If you don’t like the sound of this, and the phrase “glasshole” has already sprung to your mind, well, of course nobody is going to force you to adopt this new platform. But refuseniks may start to feel “digitally blind” – disadvantaged by their inability to access the valuable intelligence about their environment which is available to their peers.

With all the massive players jostling for position in this new platform, the successor to the smartphone, a uniform protocol will be needed. The internet and the web could not have achieved mass adoption without TCP-IP and HTML, and the same requirement applies to virtual and augmented reality. This is the biggest prize for Resonai. Emil and his team are working to establish the handshakes and the rules of the road for this new world.

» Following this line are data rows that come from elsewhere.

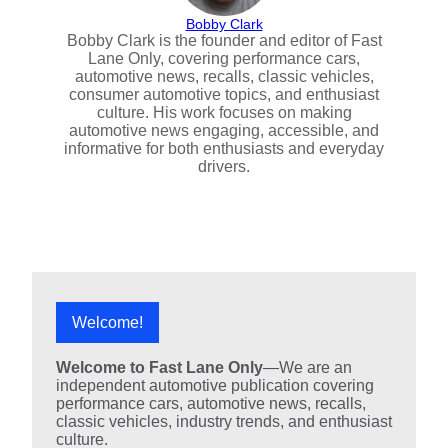
Bobby Clark
Bobby Clark is the founder and editor of Fast
Lane Only, covering performance cars,
automotive news, recalls, classic vehicles,
consumer automotive topics, and enthusiast
culture. His work focuses on making
automotive news engaging, accessible, and
informative for both enthusiasts and everyday
drivers.
Welcome!
Welcome to Fast Lane Only
—We are an
independent automotive publication covering
performance cars, automotive news, recalls,
classic vehicles, industry trends, and enthusiast
culture.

Augmented reality etiquette

There are many serious issues to resolve. Who determines what you see in virtual and augmented reality? If you enter a store, and take out your phone or flick a digital switch on your smart glasses, do you consent to the store owner influencing your perception, and if so, to what extent? Some nudges to your experience of colour, sound and smell could significantly influence your propensity to buy. Many people have painted hellscapes that this technology could create, like the shopping mall scene in the 2002 Tom Cruise film Minority Report. These issues will be resolved by some combination of regulation and etiquette.

Alexander Graham Bell was granted the first US patent for the telephone in 1876. He wanted the word “ahoy” to be used for telephonic greetings, but it was Thomas Edison’s suggestion of “hello” which won the day. In the late nineteenth and early twentieth centuries, a good deal of ink was spilled in the effort to work out the appropriate etiquette for making and receiving phone calls: what time of day you should call, how long you should talk for, and what subjects were appropriate uses of the device. Rather obviously, we are still working out the etiquette for the fast-moving world of social media. Virtual and augmented reality are going to give us a whole slew of new conundrums to play with.